* [Study text]
┄┄┄┄┄┄┄┄┄┄┄┄┄┄┄┄┄┄┄┄
NKorea to face sanctions for nuke, but China key

Thursday - 2/14/2013, 8:21pm EST

Associated Press

SEOUL, South Korea (AP) -- For the past decade, the world's most powerful nations have turned to sanctions in an attempt to punish North Korea for a series of rocket launches and nuclear tests. Their stated goal: to stop North Korea's march toward acquiring an arsenal of nuclear-armed long-range missiles.

The sanctions, however, have failed to slow Pyongyang down. It conducted a third nuclear test Tuesday despite warnings of more international punishment.

Once again countries are looking to the United Nations to tighten already harsh multilateral sanctions.

But the U.S. and its allies will also consider boosting their own national penalties against North Korean companies and individuals.

Here's a look at these countries' current non-U.N. sanctions and the reasons why many argue that for any real change to happen in North Korea, a reluctant China must also embrace tough, unilateral penalties against its ally.


China is seen as the only major power with any real influence on North Korea as it pursues nuclear weapons. It provides most of North Korea's fuel, a good deal of its food and accounts for an increasing share of its trade and investment.
┄┄┄┄┄┄┄┄┄┄┄┄┄┄┄┄┄┄┄┄
* [What to produce] In the news article, what does China provide to North Korea?

[Stored dataset items]
┄┄┄┄┄┄┄┄┄┄┄┄┄┄┄┄┄┄┄┄
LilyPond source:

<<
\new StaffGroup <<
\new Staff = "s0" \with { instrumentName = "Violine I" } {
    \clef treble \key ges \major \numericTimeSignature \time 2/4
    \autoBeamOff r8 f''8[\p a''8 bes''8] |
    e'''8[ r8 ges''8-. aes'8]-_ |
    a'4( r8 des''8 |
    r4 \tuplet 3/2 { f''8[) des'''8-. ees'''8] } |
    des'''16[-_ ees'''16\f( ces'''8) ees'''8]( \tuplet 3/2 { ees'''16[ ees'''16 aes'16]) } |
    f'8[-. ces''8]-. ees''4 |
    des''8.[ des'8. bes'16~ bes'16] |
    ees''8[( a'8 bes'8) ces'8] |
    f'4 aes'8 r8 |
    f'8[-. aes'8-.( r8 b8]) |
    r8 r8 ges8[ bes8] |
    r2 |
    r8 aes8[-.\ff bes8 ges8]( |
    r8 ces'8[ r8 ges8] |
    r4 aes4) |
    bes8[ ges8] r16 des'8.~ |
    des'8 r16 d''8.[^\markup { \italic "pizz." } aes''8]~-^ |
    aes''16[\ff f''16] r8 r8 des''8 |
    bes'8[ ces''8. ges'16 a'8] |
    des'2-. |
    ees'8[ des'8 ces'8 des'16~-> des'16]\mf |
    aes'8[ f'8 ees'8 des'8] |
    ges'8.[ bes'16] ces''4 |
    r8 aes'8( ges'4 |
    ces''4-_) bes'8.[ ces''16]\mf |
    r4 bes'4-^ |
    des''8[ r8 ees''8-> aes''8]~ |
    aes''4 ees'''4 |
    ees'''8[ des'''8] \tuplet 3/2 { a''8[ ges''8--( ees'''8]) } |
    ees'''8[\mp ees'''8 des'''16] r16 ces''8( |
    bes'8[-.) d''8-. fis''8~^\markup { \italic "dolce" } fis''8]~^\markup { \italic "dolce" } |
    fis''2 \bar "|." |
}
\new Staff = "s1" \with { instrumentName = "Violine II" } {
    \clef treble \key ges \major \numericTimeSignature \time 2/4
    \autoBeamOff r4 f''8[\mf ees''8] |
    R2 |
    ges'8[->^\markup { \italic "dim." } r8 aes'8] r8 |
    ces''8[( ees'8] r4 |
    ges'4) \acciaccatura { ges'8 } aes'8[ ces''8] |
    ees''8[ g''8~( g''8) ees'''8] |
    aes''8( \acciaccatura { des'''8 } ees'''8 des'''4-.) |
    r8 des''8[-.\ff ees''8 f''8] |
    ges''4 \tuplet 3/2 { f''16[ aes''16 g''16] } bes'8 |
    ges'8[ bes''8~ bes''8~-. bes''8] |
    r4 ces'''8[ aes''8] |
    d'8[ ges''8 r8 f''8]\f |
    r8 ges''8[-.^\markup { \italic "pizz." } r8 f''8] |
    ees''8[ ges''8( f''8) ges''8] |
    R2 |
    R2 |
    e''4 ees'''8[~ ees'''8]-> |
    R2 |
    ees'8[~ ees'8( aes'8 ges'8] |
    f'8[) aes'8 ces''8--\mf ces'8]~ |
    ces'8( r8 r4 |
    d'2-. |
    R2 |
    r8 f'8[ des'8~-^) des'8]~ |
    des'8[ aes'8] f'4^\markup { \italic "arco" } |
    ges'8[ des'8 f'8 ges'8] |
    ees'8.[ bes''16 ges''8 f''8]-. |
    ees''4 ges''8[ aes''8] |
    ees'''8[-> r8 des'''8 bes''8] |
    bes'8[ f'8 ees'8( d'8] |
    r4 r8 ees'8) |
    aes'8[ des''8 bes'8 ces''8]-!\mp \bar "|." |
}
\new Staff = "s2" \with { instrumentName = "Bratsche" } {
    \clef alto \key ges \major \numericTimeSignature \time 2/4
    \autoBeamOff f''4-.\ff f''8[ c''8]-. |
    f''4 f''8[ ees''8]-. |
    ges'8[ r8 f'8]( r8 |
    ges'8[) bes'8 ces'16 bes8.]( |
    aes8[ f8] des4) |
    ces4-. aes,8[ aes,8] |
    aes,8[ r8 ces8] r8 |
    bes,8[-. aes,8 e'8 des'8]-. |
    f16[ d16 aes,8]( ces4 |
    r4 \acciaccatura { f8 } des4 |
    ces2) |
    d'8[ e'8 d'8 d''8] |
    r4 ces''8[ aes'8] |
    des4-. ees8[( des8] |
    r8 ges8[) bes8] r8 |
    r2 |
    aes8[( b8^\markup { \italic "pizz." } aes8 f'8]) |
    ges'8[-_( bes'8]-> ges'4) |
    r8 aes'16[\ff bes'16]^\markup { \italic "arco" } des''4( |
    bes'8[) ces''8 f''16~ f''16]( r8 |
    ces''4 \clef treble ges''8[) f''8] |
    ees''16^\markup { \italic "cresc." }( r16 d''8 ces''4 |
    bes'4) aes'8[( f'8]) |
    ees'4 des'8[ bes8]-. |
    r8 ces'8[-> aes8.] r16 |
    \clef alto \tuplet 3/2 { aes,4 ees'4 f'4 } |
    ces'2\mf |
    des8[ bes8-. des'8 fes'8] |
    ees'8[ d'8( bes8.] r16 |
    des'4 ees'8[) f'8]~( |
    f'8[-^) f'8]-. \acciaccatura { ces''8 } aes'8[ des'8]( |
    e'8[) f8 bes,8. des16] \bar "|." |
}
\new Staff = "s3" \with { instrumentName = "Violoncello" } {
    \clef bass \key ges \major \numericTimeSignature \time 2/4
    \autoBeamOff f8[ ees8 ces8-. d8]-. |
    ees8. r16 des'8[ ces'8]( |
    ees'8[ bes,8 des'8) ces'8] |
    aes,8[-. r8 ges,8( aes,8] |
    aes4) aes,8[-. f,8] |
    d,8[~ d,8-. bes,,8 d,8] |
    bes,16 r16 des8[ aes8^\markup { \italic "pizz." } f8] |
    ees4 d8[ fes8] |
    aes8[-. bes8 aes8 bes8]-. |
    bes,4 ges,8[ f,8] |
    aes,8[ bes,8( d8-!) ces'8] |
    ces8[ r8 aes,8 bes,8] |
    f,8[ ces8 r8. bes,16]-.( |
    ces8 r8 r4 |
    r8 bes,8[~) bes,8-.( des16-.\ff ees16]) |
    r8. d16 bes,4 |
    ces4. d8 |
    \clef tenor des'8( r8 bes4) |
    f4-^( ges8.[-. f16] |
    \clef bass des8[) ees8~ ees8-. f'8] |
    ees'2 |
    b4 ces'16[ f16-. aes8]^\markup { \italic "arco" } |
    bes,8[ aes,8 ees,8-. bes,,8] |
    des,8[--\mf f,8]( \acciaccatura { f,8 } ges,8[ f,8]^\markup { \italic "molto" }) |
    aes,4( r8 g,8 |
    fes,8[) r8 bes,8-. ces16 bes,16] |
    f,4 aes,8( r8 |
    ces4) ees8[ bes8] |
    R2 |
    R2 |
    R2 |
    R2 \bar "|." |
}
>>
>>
┄┄┄┄┄┄┄┄┄┄┄┄┄┄┄┄┄┄┄┄
* [Reply] Most of North Korea's fuel and a good deal of its food, and it accounts for an increasing share of North Korea's trade and investment.